The surety sought to dismiss the owner’s claim based on the owner’s failure to give the surety notice of the contractor’s breach of the contract, which provided that the surety had the option to hire an alternate contractor to complete the project. The court agreed, holding that the surety’s performance under its surety bond was excused due to the owner’s failure to comply with a material provision of the contract, i.e., the notice required to be given to the surety company of the contractor’s breach.
A corollary to the material breach doctrine is that a party that materially breaches a contract will not be permitted to take advantage of those terms of the contract that would otherwise benefit that party. This rule of law was demonstrated in the Illinois case of McBride v. Pennant Supply Corp. (“Pennant”). McBride, a shareholder of Pennant who had worked for Pennant for many years, resigned from Pennant. Thereafter, he sought to enforce the terms of the buy-sell agreement, which provided that his shares would be purchased by Pennant in the event of his resignation. The buy-sell agreement required Pennant to determine the value of the resigning employee’s shares and then purchase those shares at one-half their value. Pennant failed to determine the value of the shares as required by the buy-sell agreement for several years, but then sought to enforce the one-half purchase price provision when McBride sued to require Pennant to purchase his shares.

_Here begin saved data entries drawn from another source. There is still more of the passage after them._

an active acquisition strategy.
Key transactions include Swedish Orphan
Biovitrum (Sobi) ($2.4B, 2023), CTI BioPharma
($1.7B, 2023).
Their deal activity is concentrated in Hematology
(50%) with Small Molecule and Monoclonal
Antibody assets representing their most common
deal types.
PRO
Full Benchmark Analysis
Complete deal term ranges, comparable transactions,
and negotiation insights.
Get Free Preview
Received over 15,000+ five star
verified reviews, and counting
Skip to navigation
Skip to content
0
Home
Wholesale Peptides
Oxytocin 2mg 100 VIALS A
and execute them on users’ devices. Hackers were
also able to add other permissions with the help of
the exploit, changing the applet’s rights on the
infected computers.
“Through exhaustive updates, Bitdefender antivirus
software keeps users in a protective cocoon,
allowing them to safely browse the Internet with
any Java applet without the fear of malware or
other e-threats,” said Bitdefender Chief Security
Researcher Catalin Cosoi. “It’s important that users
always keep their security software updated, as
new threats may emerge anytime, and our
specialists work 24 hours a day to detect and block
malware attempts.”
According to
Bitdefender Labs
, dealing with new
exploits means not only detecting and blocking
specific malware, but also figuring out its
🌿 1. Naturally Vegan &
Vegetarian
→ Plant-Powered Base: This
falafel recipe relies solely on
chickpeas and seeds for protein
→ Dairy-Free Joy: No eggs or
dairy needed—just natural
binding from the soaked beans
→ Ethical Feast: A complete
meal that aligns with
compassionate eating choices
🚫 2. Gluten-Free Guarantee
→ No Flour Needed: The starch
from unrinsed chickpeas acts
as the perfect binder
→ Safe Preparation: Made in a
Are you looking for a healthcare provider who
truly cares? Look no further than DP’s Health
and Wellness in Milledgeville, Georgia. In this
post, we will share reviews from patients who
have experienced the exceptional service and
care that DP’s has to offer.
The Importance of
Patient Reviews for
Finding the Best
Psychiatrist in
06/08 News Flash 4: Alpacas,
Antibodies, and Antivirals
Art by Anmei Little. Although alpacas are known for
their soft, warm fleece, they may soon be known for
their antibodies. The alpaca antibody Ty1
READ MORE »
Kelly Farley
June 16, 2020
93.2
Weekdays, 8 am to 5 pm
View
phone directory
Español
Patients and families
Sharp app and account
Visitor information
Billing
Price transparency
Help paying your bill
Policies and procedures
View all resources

The Illinois Appellate Court decided that Pennant’s refusal to provide the appraisal as required by the buy-sell agreement was a material breach. In making this determination, the court held Pennant’s breach was an essential, bargained-for provision of the contract, and that Pennant’s breach caused a disproportionate prejudice to McBride. Thus, the court held that, as a result of Pennant’s material breach, it should not be permitted to take advantage of the provision that reduced the purchase price to be paid to McBride to one-half of their value.